YPSILANTI – Science is cool, according to eight area Webelos II Cub Scouts who each received the Supernova Award – the highest Science, Technology, Engineering, and Mathematics (STEM) award given in Cub Scouts – during a ceremony on Wednesday at Estabrook Elementary School.
The Boy Scouts of America introduced the STEM initiative in 2012. The Supernova Award is the first major new award for the BSA in the 21st century, said Rod Foster, BSA Supernova Mentor Webelos II Assistant Leader for Pack 283. He said the boys began working towards the Supernova Award two years ago.
“I had not expected that we would end up with this level of cohesion. They started working on this when they were 8- years-old,” said Foster, a retired science teacher who specialized in bat research. “We couldn’t have done it without the support of the parents. We did a lot of the activities on the weekends or before and after den meetings.”
The Scouts are members of the Michigan Crossroads Council which represents Scouts and adult volunteers throughout the state of Michigan.
The award recipients are:
Dominic Bent – age 10, a student at South Arbor Charter Academy in Ypsilanti
Toren Clouse – age 10, a student at Estabrook Elementary in Ypsilanti
Abraham Diawara – age 10, a student at Rawsonville Elementary in Ypsilanti
Lake Foster – age 10, a student at Symons Elementary in Milan
Miles Heddle – age 10, a student at Pleasant Ridge Elementary in Saline
Reed Maes – age 10, a student at East Arbor Charter Academy in Ypsilanti
Samual Read – age 10, a student at Carpenter Elementary in Ann Arbor
Brendan Smith – age 9, a student at East Arbor Charter Academy in Ypsilanti
In order to work towards the Dr.

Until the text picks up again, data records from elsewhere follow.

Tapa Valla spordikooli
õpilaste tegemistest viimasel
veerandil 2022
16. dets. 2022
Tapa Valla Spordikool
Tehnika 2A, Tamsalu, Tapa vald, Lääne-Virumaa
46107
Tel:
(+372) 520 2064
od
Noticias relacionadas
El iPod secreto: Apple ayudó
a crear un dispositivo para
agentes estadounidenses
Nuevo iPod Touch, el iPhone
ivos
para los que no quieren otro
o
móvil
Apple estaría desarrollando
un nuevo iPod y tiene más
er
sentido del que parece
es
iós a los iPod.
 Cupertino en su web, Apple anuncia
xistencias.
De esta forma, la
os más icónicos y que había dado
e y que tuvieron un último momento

Charles H. Townes Supernova Award it is recommended the scout earn at least two Nova Awards. The eight Webelos honored earned three Nova awards. They also completed 21 required STEM activities. The entire process for the Nova and Supernova Awards took two years.
Dr. Townes shared the Nobel Prize for Physics in 1964 for his research leading to the development of the maser and then laser (Microwave Amplification by Stimulated Emission of Radiation). Lasers are employed in CDs, optical fiber communication, surveying equipment, printers, light shows (Pink Floyd), and laser pointers (also known as a cat entertainment device), cutting metal, performing surgery, trapping atoms, and initiating nuclear fusion. Dr. Townes was the first to measure the mass of a black hole using lasers.
Foster said STEM-based education plays an ever-increasing role in the jobs of the future. He said more and more careers will end up being science-based. He said the more traditional, labor-intense jobs are disappearing.
“Those job opportunities have more and more requirements for a science background and the foundation needs to be there to help people get the training to get those types of jobs,” Foster said.